Unfortunately, the break down below 2796 on the S&P 500 (SPX) has morphed our pattern which was pointing to the 2875 region to complete this b-wave. While it is still possible that we will attain that target, I simply cannot be as confident as I would otherwise be if we had a standard impulsive structure pointing to that target.
The drop we just experienced has caused overlap in our impulsive structure. That can mean many things. But, for now, I am interpreting it as morphing this [c] wave into an ending diagonal. And, as you can see from the attached IWM and SPX charts, it does fit both rather well.
But, as I noted yesterday, trying to trade for a 5th wave in an ending diagonal [c] wave within a corrective structure is fraught with peril. It is even still within the realm of possibilities that the top we struck was an [a] wave still, with a [b] wave pullback yet to come. While I do not have that on any of my charts right now, I may reconsider that potential if we break down below 2730SPX. And, yes, because we may have morphed into an ending diagonal, it does cause me to adjust my support to this [c] wave structure because diagonals have much larger swings.
The one count that I do not think is a high probability at this point in time is that the one which views the b-wave as completed. If the b-wave had topped, then the initial decline would have likely provided us with an impulsive 5-wave decline to begin the c-wave down.
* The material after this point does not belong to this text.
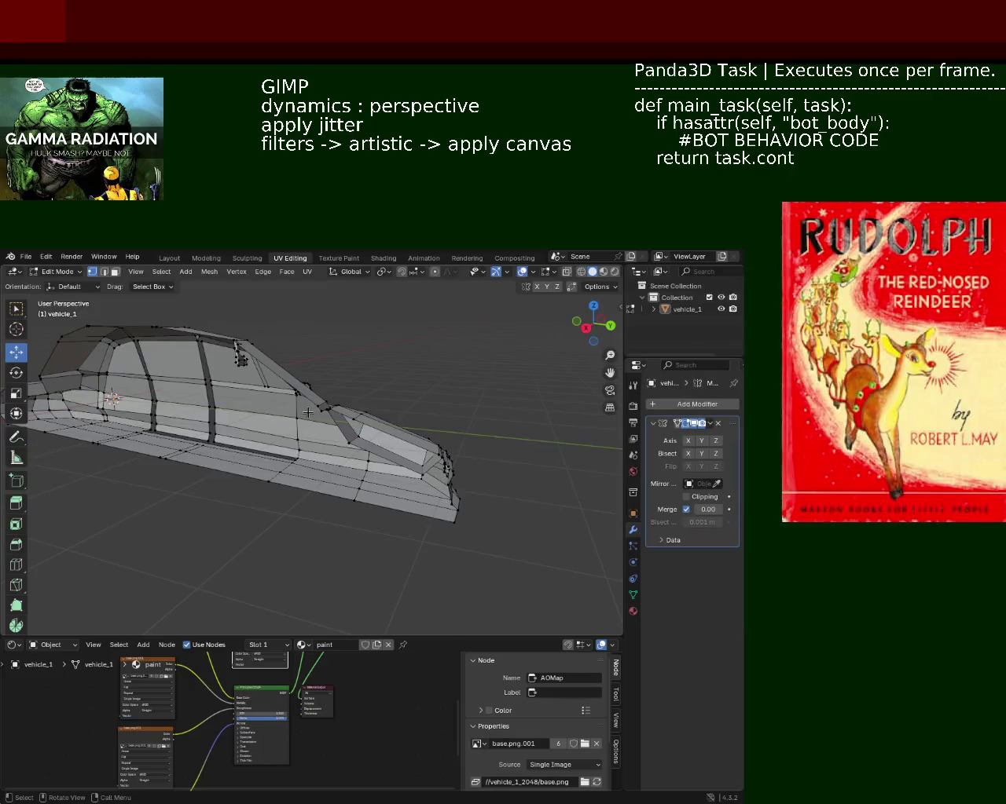
{"action": "middle_click_drag", "start_coordinate": [402, 430], "coordinate": [325, 459]}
Thus far, we have not seen any clear impulsive decline, which means that the top to the b-wave has not likely been struck. So, for now, at least this potential goes to the bottom of the probability heap.
In the micro structure, it would seem that we have been spending time today working on a b-wave within the 4th wave pullback in the FOMO count. That would still need a c-wave lower before we can even consider it completed. And, again, both the IWM and the SPX support this count at this time. So, this is what I am now going to have to track as my primary count, despite my viewing this as a dangerous count. However, should this count fill in waves 4 and 5, it will likely result in a very strong reversal back down to where the diagonal began. That is a typical market reaction once a diagonal completes.
Moreover, that initial downside target would be in the 2600-2650 region once we complete the ending diagonal for the [c] wave, and “should” represent wave 1 in the c-wave down. And, should we see such a set up, it would point us down to AT LEAST a double bottom in the 2300 region in the SPX, but, more ideally, I would expect the 2100-2200 region ideal target to be attained if we see a wave 1 down into the 2600-2650 region.
But, I am getting way ahead of myself. As I have noted in the alternative count, it is “possible” that drop can be a wave ii as presented in the yellow count. So, it will all depend on whether the market provides us with a clear 5 wave decline structure or if the downside is clearly corrective. So, as always, I will listen to what the market tells me, and act accordingly. But, for now, my expectation remains that this larger degree 4th wave has not yet completed, unless the market tells me otherwise.